### What you have to do
The answer must be every line from the entries below that includes "down".

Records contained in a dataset
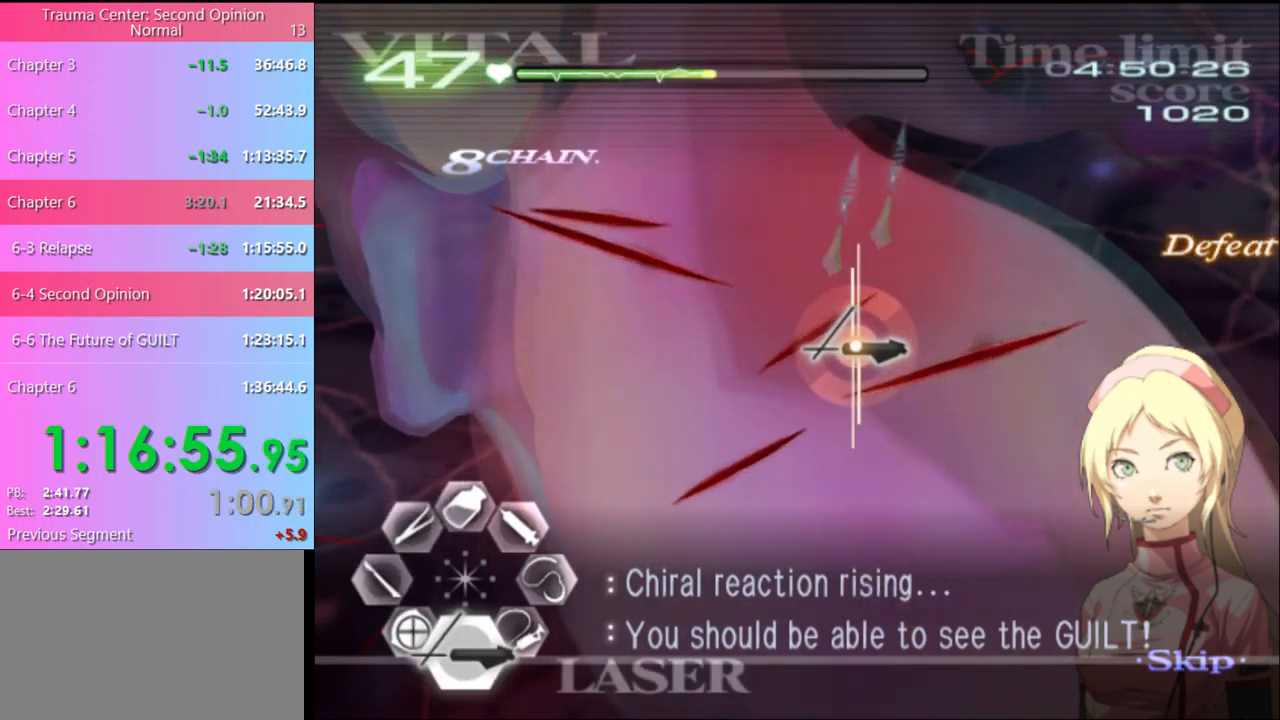
{"keys": ["s"], "mouse": ["left"], "events": [[333, "mouse_left", "down"]]}
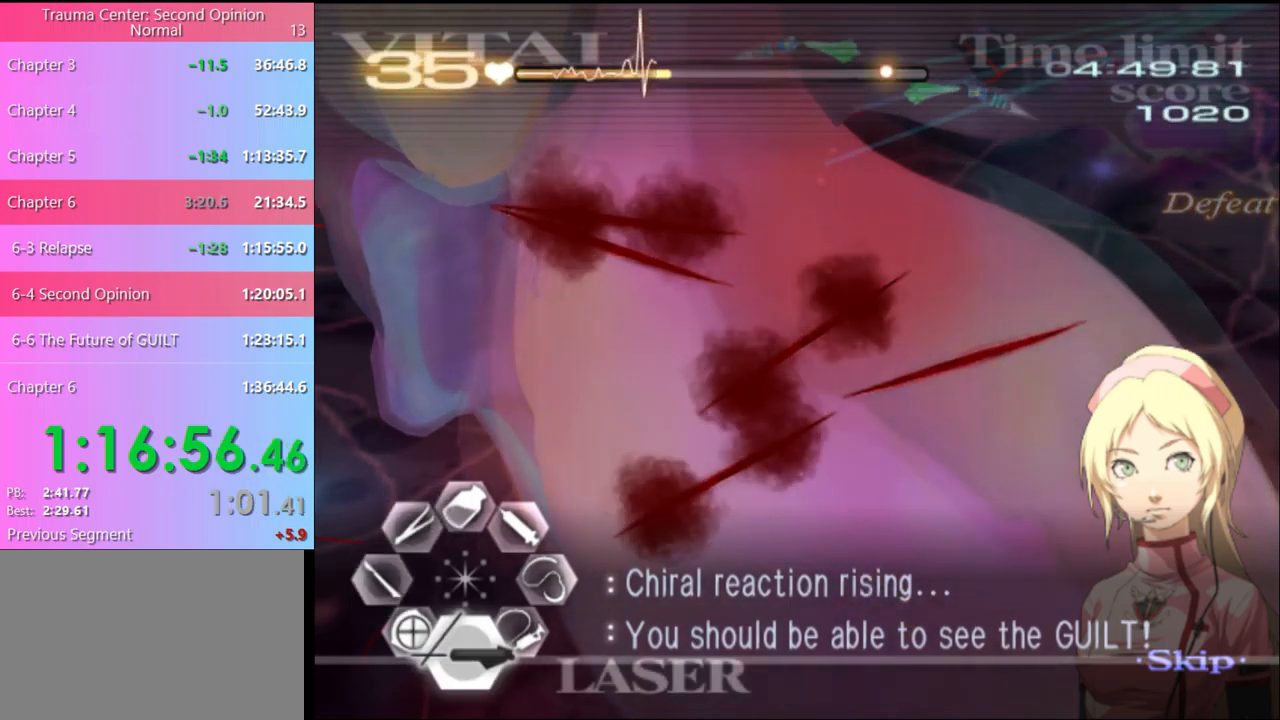
{"keys": ["s"], "mouse": [], "events": [[366, "mouse_left", "up"]]}
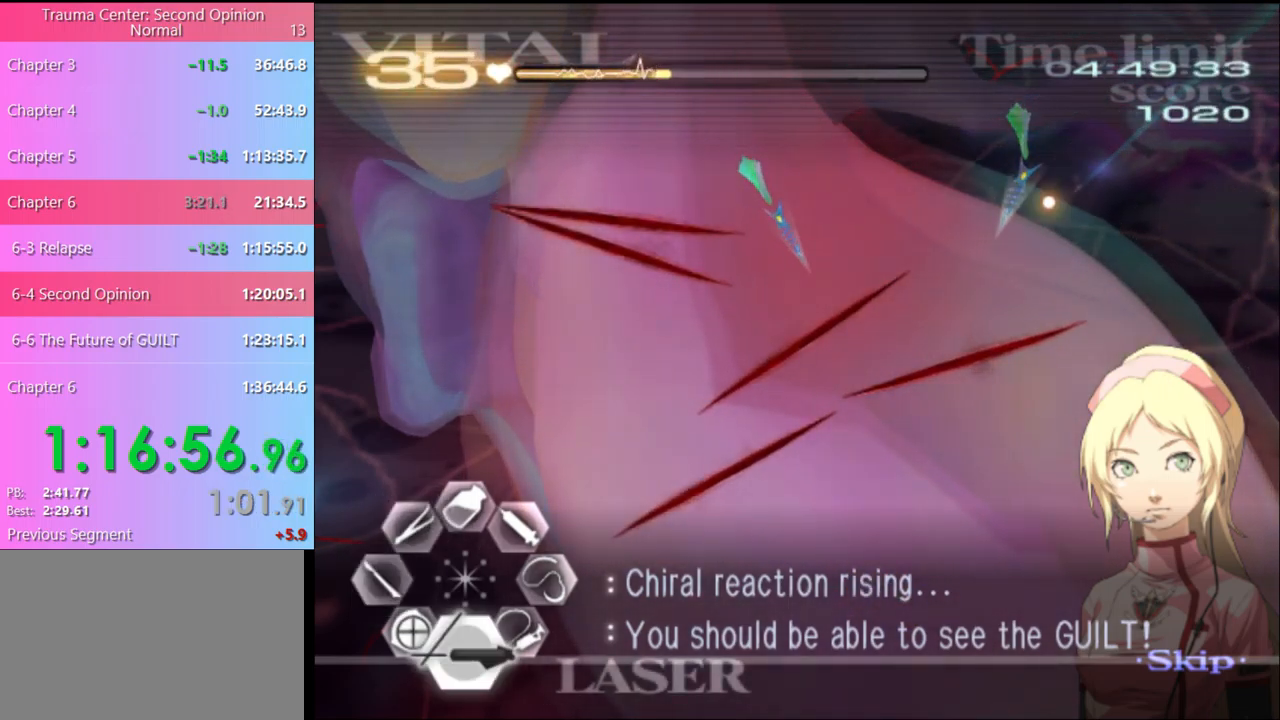
{"keys": ["s"], "mouse": [], "events": [[33, "a", "down"], [33, "s", "up"], [166, "mouse_left", "down"], [166, "w", "down"], [200, "mouse_right", "down"], [433, "mouse_left", "up"], [433, "mouse_right", "up"], [433, "w", "up"], [466, "a", "up"], [500, "s", "down"]]}
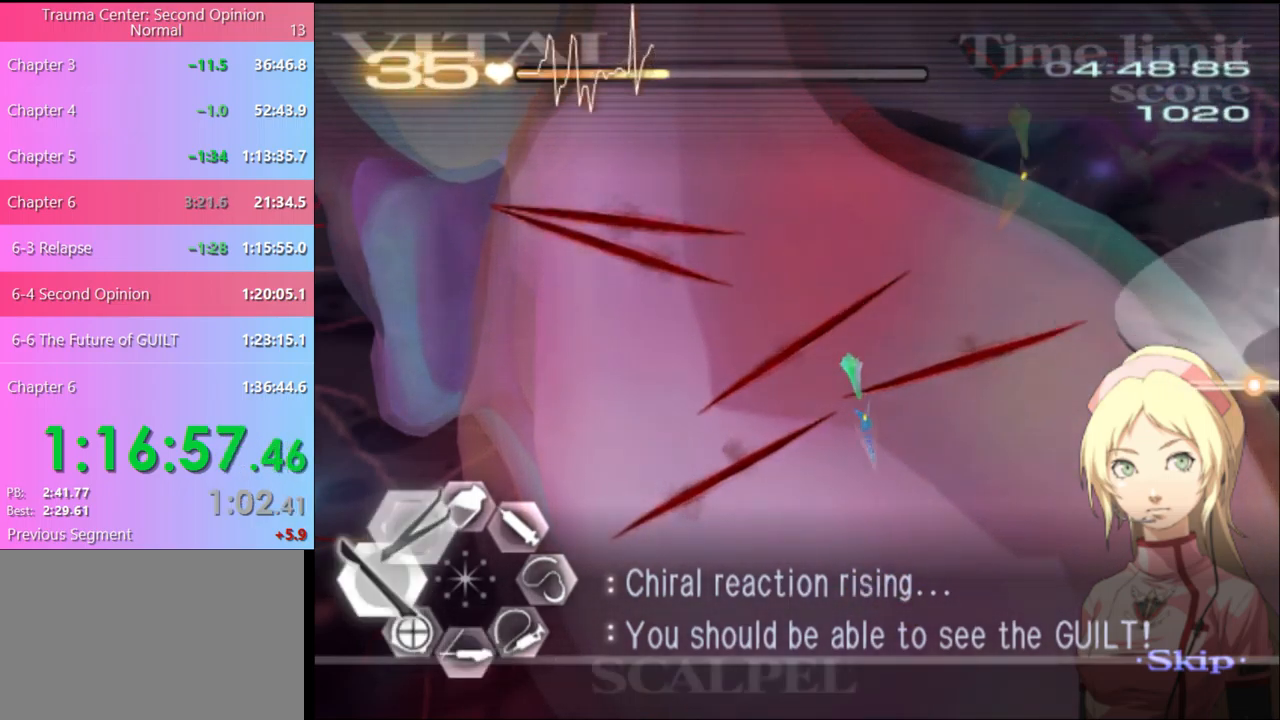
{"keys": ["s"], "mouse": ["left"], "events": [[133, "mouse_left", "down"]]}
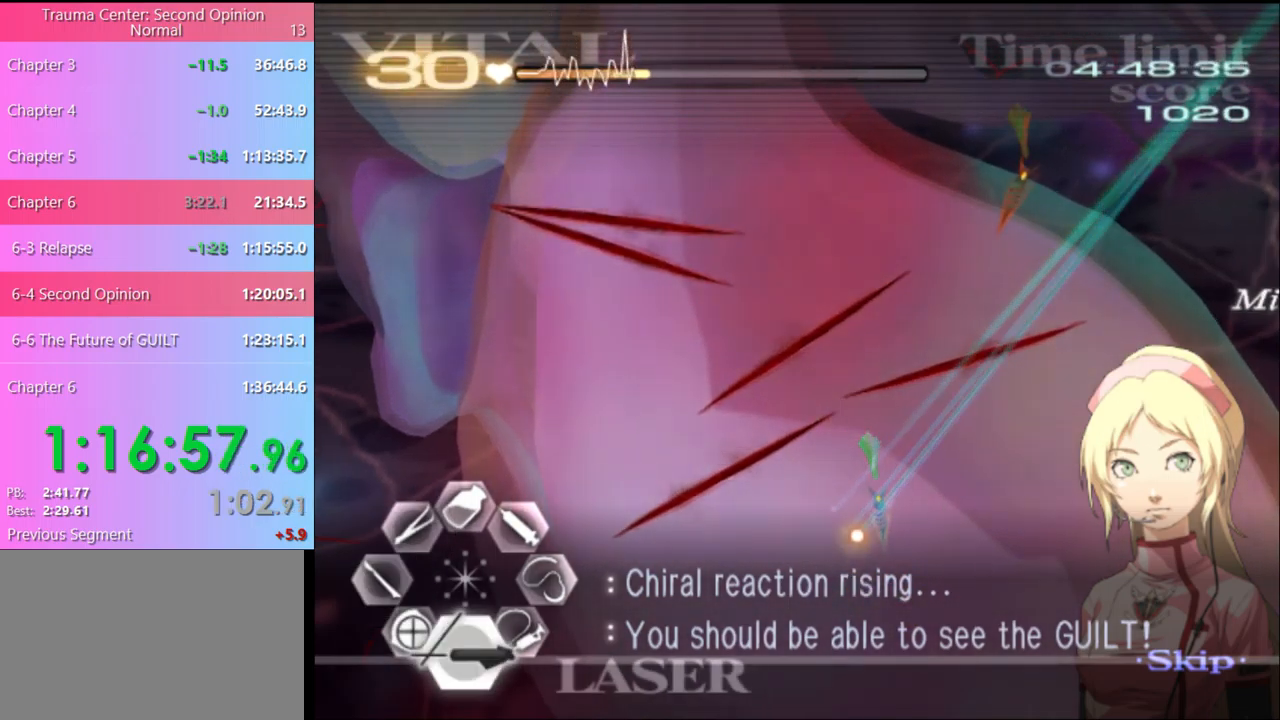
{"keys": ["a", "w"], "mouse": ["left", "right"], "events": [[166, "mouse_left", "up"], [200, "s", "up"], [266, "a", "down"], [266, "w", "down"], [433, "mouse_left", "down"], [466, "mouse_right", "down"]]}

### Result of this task
{"keys": ["s"], "mouse": ["left"], "events": [[333, "mouse_left", "down"]]}
{"keys": ["s"], "mouse": [], "events": [[33, "a", "down"], [33, "s", "up"], [166, "mouse_left", "down"], [166, "w", "down"], [200, "mouse_right", "down"], [433, "mouse_left", "up"], [433, "mouse_right", "up"], [433, "w", "up"], [466, "a", "up"], [500, "s", "down"]]}
{"keys": ["s"], "mouse": ["left"], "events": [[133, "mouse_left", "down"]]}
{"keys": ["a", "w"], "mouse": ["left", "right"], "events": [[166, "mouse_left", "up"], [200, "s", "up"], [266, "a", "down"], [266, "w", "down"], [433, "mouse_left", "down"], [466, "mouse_right", "down"]]}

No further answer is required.